A strength of our study is the subgroup analysis of women with one abnormal OGTT value. We showed that when personal risk factors were the indications for undergoing late OGTT, one abnormal OGTT value was associated with more than 50% GDM diagnosis, mostly GDM treated by diet. To our best knowledge, we are the first to report this relatively high rate. Simsek et al. [35] showed that women with a single elevated OGTT value had a higher risk of maternal and neonatal complications, similar to women with GDM. They suggested classifying these women as "borderline GDM” and advised further intervention for them, with dietary and lifestyle changes. We showed that GDM diagnosis in this particular subgroup leads to higher rates of CS and LGA, and higher birthweight. No difference was found in the rate of macrosomia, probably because these women were treated briefly after diagnosis, mostly by dietary intervention, while a minority required insulin or metformin for optimal glucose control (5.7%). The higher LGA rate associated with one abnormal OGTT value was similar to that reported by Langer et al. [36]. We suggest that one abnormal OGTT value in the third trimester should be further investigated.

This study has some limitations, including its retrospective design. Since the OGTT test was performed in high-risk women, the conclusions do not apply to all pregnant women. In addition, we do not have follow-up data on postpartum screening results.

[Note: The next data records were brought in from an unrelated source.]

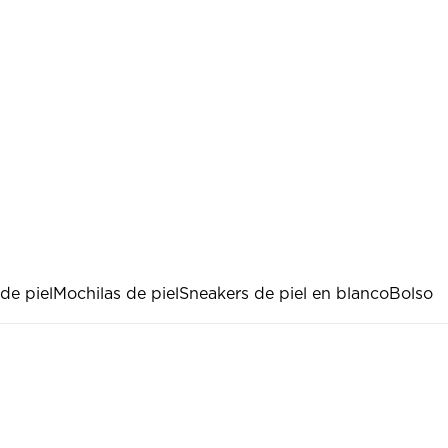
de piel
Mochilas de piel
Sneakers de piel en blanco
Bolso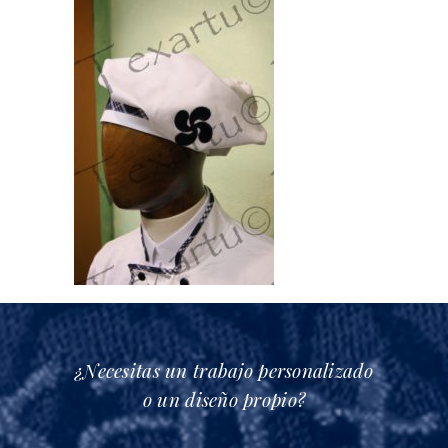
¿Necesitas un trabajo personalizado
o un diseño propio?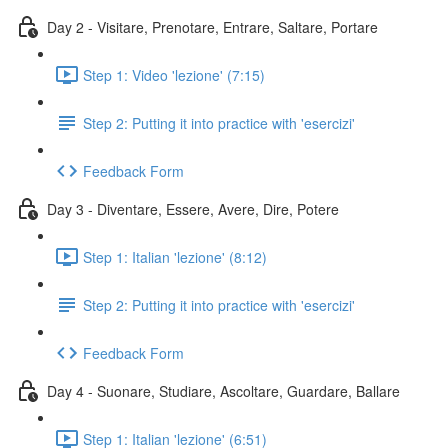
Day 2 - Visitare, Prenotare, Entrare, Saltare, Portare
Step 1: Video 'lezione' (7:15)
Step 2: Putting it into practice with 'esercizi'
Feedback Form
Day 3 - Diventare, Essere, Avere, Dire, Potere
Step 1: Italian 'lezione' (8:12)
Step 2: Putting it into practice with 'esercizi'
Feedback Form
Day 4 - Suonare, Studiare, Ascoltare, Guardare, Ballare
Step 1: Italian 'lezione' (6:51)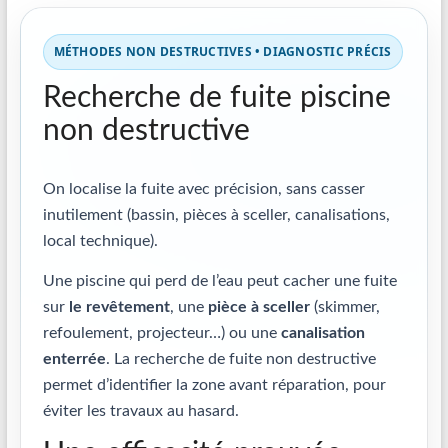
MÉTHODES NON DESTRUCTIVES • DIAGNOSTIC PRÉCIS
Recherche de fuite piscine
non destructive
On localise la fuite avec précision, sans casser
inutilement (bassin, pièces à sceller, canalisations,
local technique).
Une piscine qui perd de l’eau peut cacher une fuite
sur
le revêtement
, une
pièce à sceller
(skimmer,
refoulement, projecteur…) ou une
canalisation
enterrée
. La recherche de fuite non destructive
permet d’identifier la zone avant réparation, pour
éviter les travaux au hasard.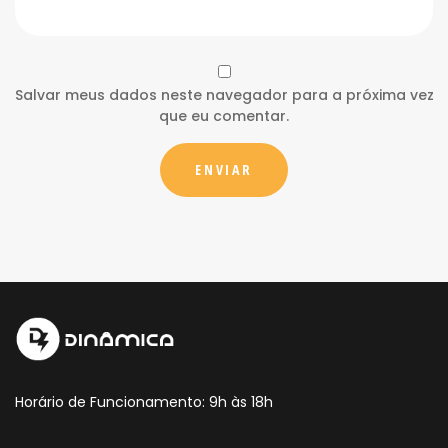
Salvar meus dados neste navegador para a próxima vez
que eu comentar.
Horário de Funcionamento: 9h às 18h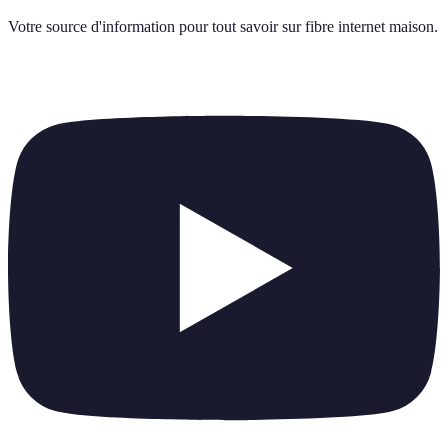
Votre source d'information pour tout savoir sur
fibre internet maison
.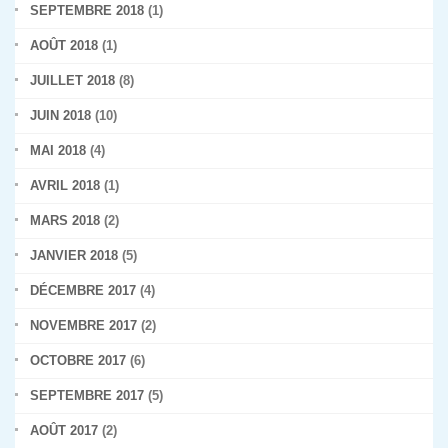
SEPTEMBRE 2018
(1)
AOÛT 2018
(1)
JUILLET 2018
(8)
JUIN 2018
(10)
MAI 2018
(4)
AVRIL 2018
(1)
MARS 2018
(2)
JANVIER 2018
(5)
DÉCEMBRE 2017
(4)
NOVEMBRE 2017
(2)
OCTOBRE 2017
(6)
SEPTEMBRE 2017
(5)
AOÛT 2017
(2)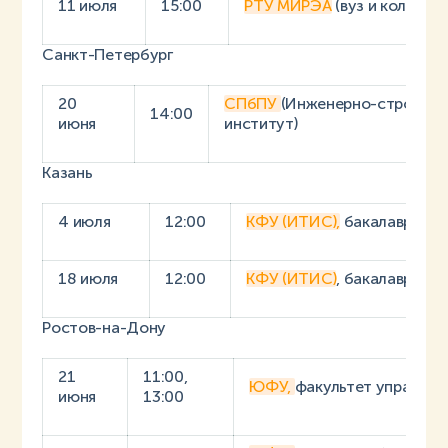
11 июля
15:00
РТУ МИРЭА
(вуз и колледж
Санкт-Петербург
20
СПбПУ
(Инженерно-строител
14:00
июня
институт)
Казань
4 июля
12:00
КФУ (ИТИС),
бакалавриат
18 июля
12:00
КФУ (ИТИС)
, бакалавриат
Ростов-на-Дону
21
11:00,
ЮФУ,
факультет управлен
июня
13:00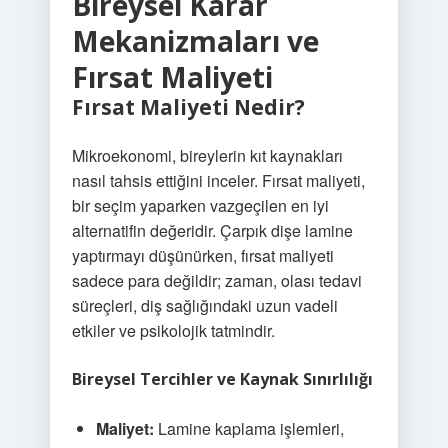
Bireysel Karar
Mekanizmaları ve
Fırsat Maliyeti
Fırsat Maliyeti Nedir?
Mikroekonomi, bireylerin kıt kaynakları
nasıl tahsis ettiğini inceler. Fırsat maliyeti,
bir seçim yaparken vazgeçilen en iyi
alternatifin değeridir. Çarpık dişe lamine
yaptırmayı düşünürken, fırsat maliyeti
sadece para değildir; zaman, olası tedavi
süreçleri, diş sağlığındaki uzun vadeli
etkiler ve psikolojik tatmindir.
Bireysel Tercihler ve Kaynak Sınırlılığı
Maliyet:
Lamine kaplama işlemleri,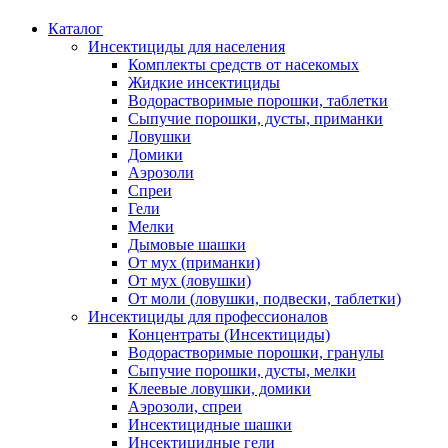
Каталог
Инсектициды для населения
Комплекты средств от насекомых
Жидкие инсектициды
Водорастворимые порошки, таблетки
Сыпучие порошки, дусты, приманки
Ловушки
Домики
Аэрозоли
Спреи
Гели
Мелки
Дымовые шашки
От мух (приманки)
От мух (ловушки)
От моли (ловушки, подвески, таблетки)
Инсектициды для профессионалов
Концентраты (Инсектициды)
Водорастворимые порошки, гранулы
Сыпучие порошки, дусты, мелки
Клеевые ловушки, домики
Аэрозоли, спреи
Инсектицидные шашки
Инсектицидные гели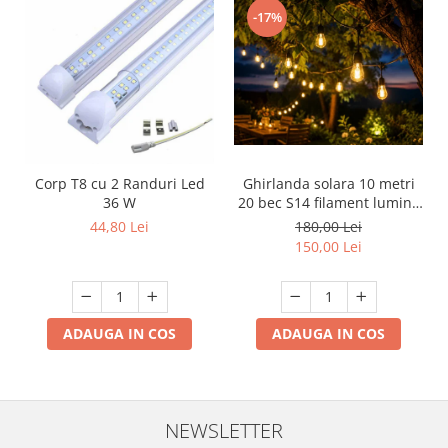
-17%
Corp T8 cu 2 Randuri Led
Ghirlanda solara 10 metri
36 W
20 bec S14 filament lumina
calda
44,80 Lei
180,00 Lei
150,00 Lei
ADAUGA IN COS
ADAUGA IN COS
NEWSLETTER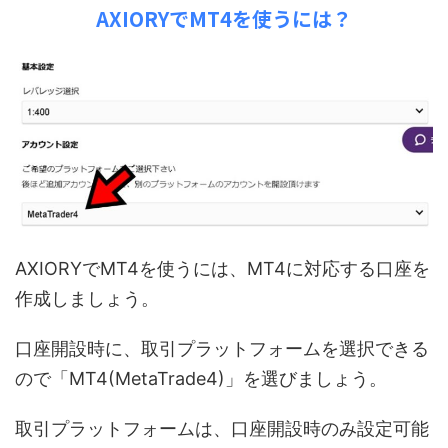
AXIORYでMT4を使うには？
AXIORYでMT4を使うには、MT4に対応する口座を
作成しましょう。
口座開設時に、取引プラットフォームを選択できる
ので「MT4(MetaTrade4)」を選びましょう。
取引プラットフォームは、口座開設時のみ設定可能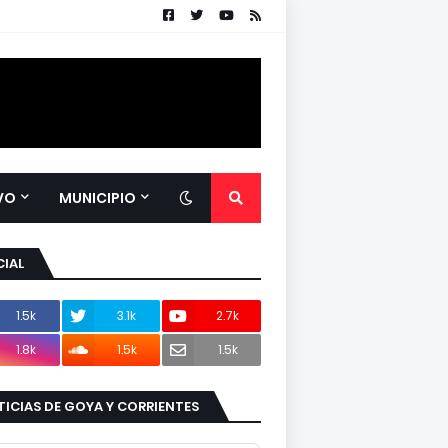
VO
MUNICIPIO
IAL
1.5k
3.1k
2.7k
1.8k
1.5k
1.5k
ICIAS DE GOYA Y CORRIENTES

Previous studies have demonstrated the long-term sequalae of GDM: up to 10% with GDM are diagnosed with type 2 DM soon after delivery and 40–60% during a 10-year follow-up [37, 38]. A recent Danish study by Aagaard et al. [39] showed that the risk of manifesting diabetes after 25 years of follow-up was six times higher in women with previous GDM compared with non-GDM (RR = 6; 95% CI 4–11). Interestingly, an Israeli study by Yefet et al. [40] showed that women with OAV in OGTT are also at increased risk for Type 2 DM; after 12 years of follow-up, the cumulative risk shown was 18%. Women with GDM generally demonstrate higher levels of insulin resistance in the puerperium and/ or later in life, which reflects pancreas B-cell dysfunction, and suggests that GDM is a transient manifestation of longstanding metabolic impairment with predisposition to relapse in the future [37]. Aside from the risk of developing type 2 DM, GDM is also associated with polycystic ovary syndrome with possible reproductive dysfunction in the future[41, 42]. Diagnosing GDM in the third trimester may provide a chance for lifestyle modification, not only during pregnancy but also postpartum.

In summary, the performance of OGTT in women with risk factors during the third trimester should be considered following further prospective trials.